■ **WHAT IS EXPECTED**:
Answer with a number only, stating how many lines of the records hold the word "associated".

(RECORDS FOR THE TASK Opens)

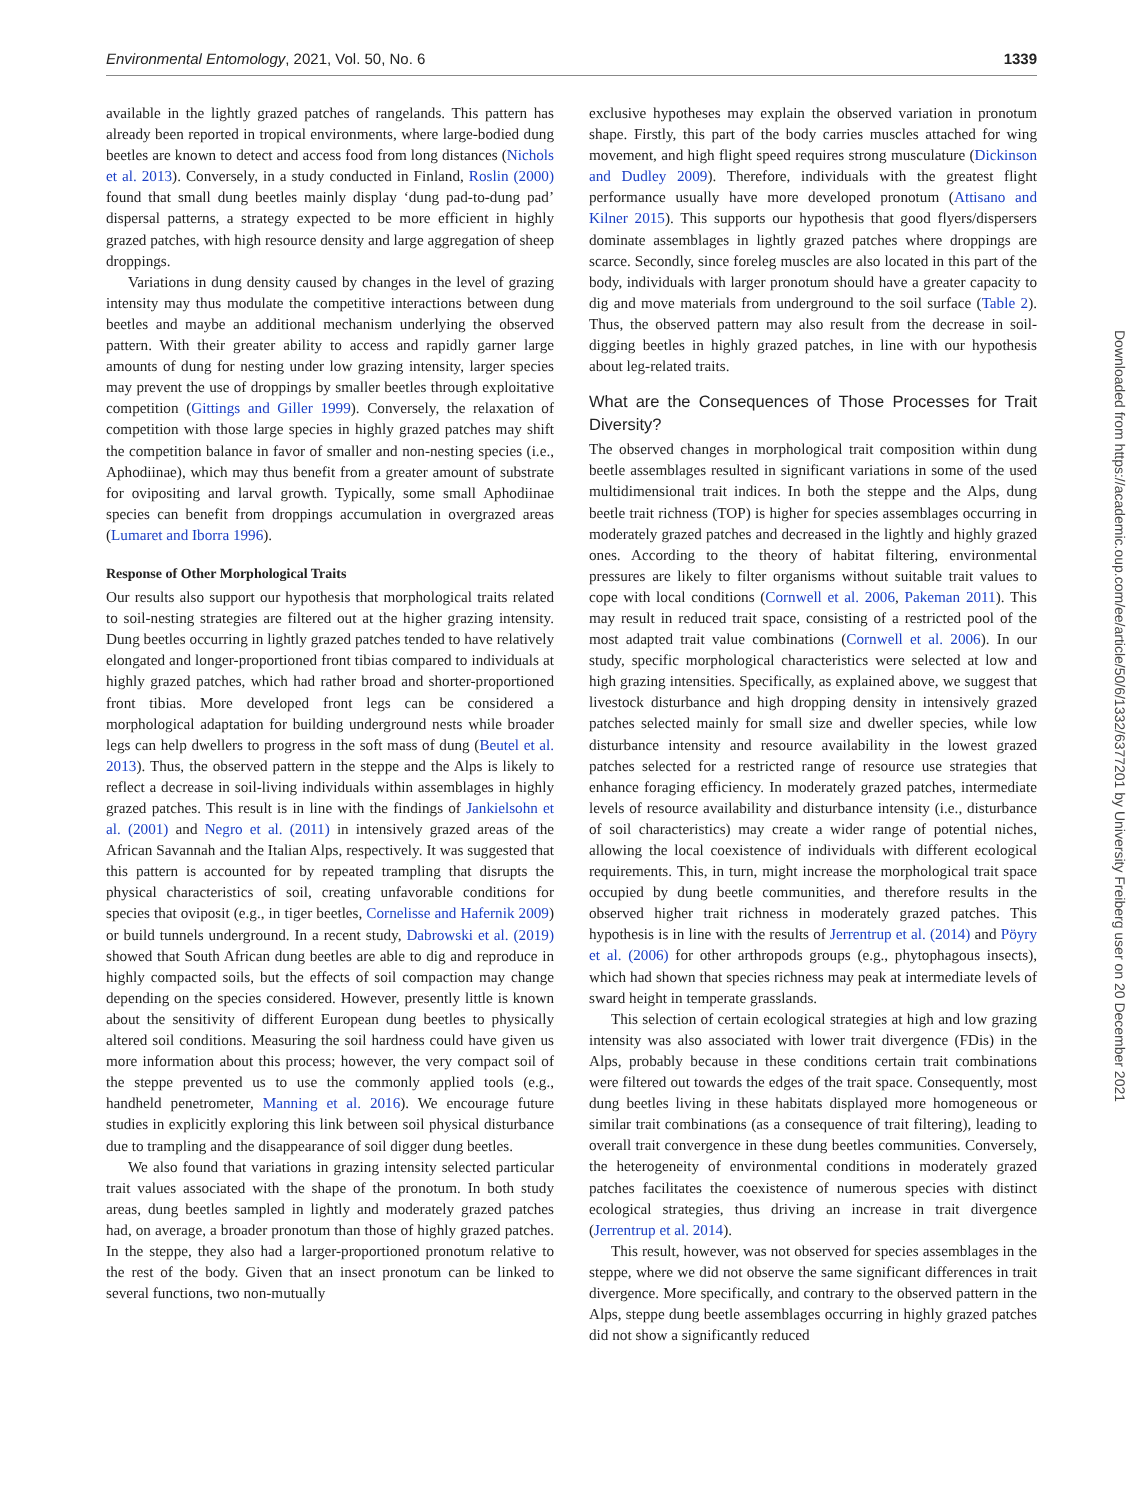Environmental Entomology, 2021, Vol. 50, No. 6 1339
available in the lightly grazed patches of rangelands. This pattern has already been reported in tropical environments, where large-bodied dung beetles are known to detect and access food from long distances (Nichols et al. 2013). Conversely, in a study conducted in Finland, Roslin (2000) found that small dung beetles mainly display ‘dung pad-to-dung pad’ dispersal patterns, a strategy expected to be more efficient in highly grazed patches, with high resource density and large aggregation of sheep droppings.
Variations in dung density caused by changes in the level of grazing intensity may thus modulate the competitive interactions between dung beetles and maybe an additional mechanism underlying the observed pattern. With their greater ability to access and rapidly garner large amounts of dung for nesting under low grazing intensity, larger species may prevent the use of droppings by smaller beetles through exploitative competition (Gittings and Giller 1999). Conversely, the relaxation of competition with those large species in highly grazed patches may shift the competition balance in favor of smaller and non-nesting species (i.e., Aphodiinae), which may thus benefit from a greater amount of substrate for ovipositing and larval growth. Typically, some small Aphodiinae species can benefit from droppings accumulation in overgrazed areas (Lumaret and Iborra 1996).
Response of Other Morphological Traits
Our results also support our hypothesis that morphological traits related to soil-nesting strategies are filtered out at the higher grazing intensity. Dung beetles occurring in lightly grazed patches tended to have relatively elongated and longer-proportioned front tibias compared to individuals at highly grazed patches, which had rather broad and shorter-proportioned front tibias. More developed front legs can be considered a morphological adaptation for building underground nests while broader legs can help dwellers to progress in the soft mass of dung (Beutel et al. 2013). Thus, the observed pattern in the steppe and the Alps is likely to reflect a decrease in soil-living individuals within assemblages in highly grazed patches. This result is in line with the findings of Jankielsohn et al. (2001) and Negro et al. (2011) in intensively grazed areas of the African Savannah and the Italian Alps, respectively. It was suggested that this pattern is accounted for by repeated trampling that disrupts the physical characteristics of soil, creating unfavorable conditions for species that oviposit (e.g., in tiger beetles, Cornelisse and Hafernik 2009) or build tunnels underground. In a recent study, Dabrowski et al. (2019) showed that South African dung beetles are able to dig and reproduce in highly compacted soils, but the effects of soil compaction may change depending on the species considered. However, presently little is known about the sensitivity of different European dung beetles to physically altered soil conditions. Measuring the soil hardness could have given us more information about this process; however, the very compact soil of the steppe prevented us to use the commonly applied tools (e.g., handheld penetrometer, Manning et al. 2016). We encourage future studies in explicitly exploring this link between soil physical disturbance due to trampling and the disappearance of soil digger dung beetles.
We also found that variations in grazing intensity selected particular trait values associated with the shape of the pronotum. In both study areas, dung beetles sampled in lightly and moderately grazed patches had, on average, a broader pronotum than those of highly grazed patches. In the steppe, they also had a larger-proportioned pronotum relative to the rest of the body. Given that an insect pronotum can be linked to several functions, two non-mutually
exclusive hypotheses may explain the observed variation in pronotum shape. Firstly, this part of the body carries muscles attached for wing movement, and high flight speed requires strong musculature (Dickinson and Dudley 2009). Therefore, individuals with the greatest flight performance usually have more developed pronotum (Attisano and Kilner 2015). This supports our hypothesis that good flyers/dispersers dominate assemblages in lightly grazed patches where droppings are scarce. Secondly, since foreleg muscles are also located in this part of the body, individuals with larger pronotum should have a greater capacity to dig and move materials from underground to the soil surface (Table 2). Thus, the observed pattern may also result from the decrease in soil-digging beetles in highly grazed patches, in line with our hypothesis about leg-related traits.
What are the Consequences of Those Processes for Trait Diversity?
The observed changes in morphological trait composition within dung beetle assemblages resulted in significant variations in some of the used multidimensional trait indices. In both the steppe and the Alps, dung beetle trait richness (TOP) is higher for species assemblages occurring in moderately grazed patches and decreased in the lightly and highly grazed ones. According to the theory of habitat filtering, environmental pressures are likely to filter organisms without suitable trait values to cope with local conditions (Cornwell et al. 2006, Pakeman 2011). This may result in reduced trait space, consisting of a restricted pool of the most adapted trait value combinations (Cornwell et al. 2006). In our study, specific morphological characteristics were selected at low and high grazing intensities. Specifically, as explained above, we suggest that livestock disturbance and high dropping density in intensively grazed patches selected mainly for small size and dweller species, while low disturbance intensity and resource availability in the lowest grazed patches selected for a restricted range of resource use strategies that enhance foraging efficiency. In moderately grazed patches, intermediate levels of resource availability and disturbance intensity (i.e., disturbance of soil characteristics) may create a wider range of potential niches, allowing the local coexistence of individuals with different ecological requirements. This, in turn, might increase the morphological trait space occupied by dung beetle communities, and therefore results in the observed higher trait richness in moderately grazed patches. This hypothesis is in line with the results of Jerrentrup et al. (2014) and Pöyry et al. (2006) for other arthropods groups (e.g., phytophagous insects), which had shown that species richness may peak at intermediate levels of sward height in temperate grasslands.
This selection of certain ecological strategies at high and low grazing intensity was also associated with lower trait divergence (FDis) in the Alps, probably because in these conditions certain trait combinations were filtered out towards the edges of the trait space. Consequently, most dung beetles living in these habitats displayed more homogeneous or similar trait combinations (as a consequence of trait filtering), leading to overall trait convergence in these dung beetles communities. Conversely, the heterogeneity of environmental conditions in moderately grazed patches facilitates the coexistence of numerous species with distinct ecological strategies, thus driving an increase in trait divergence (Jerrentrup et al. 2014).
This result, however, was not observed for species assemblages in the steppe, where we did not observe the same significant differences in trait divergence. More specifically, and contrary to the observed pattern in the Alps, steppe dung beetle assemblages occurring in highly grazed patches did not show a significantly reduced
Downloaded from https://academic.oup.com/ee/article/50/6/1332/6377201 by University Freiberg user on 20 December 2021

(RECORDS FOR THE TASK Closes)

■ **RESPONSE BELOW**:
2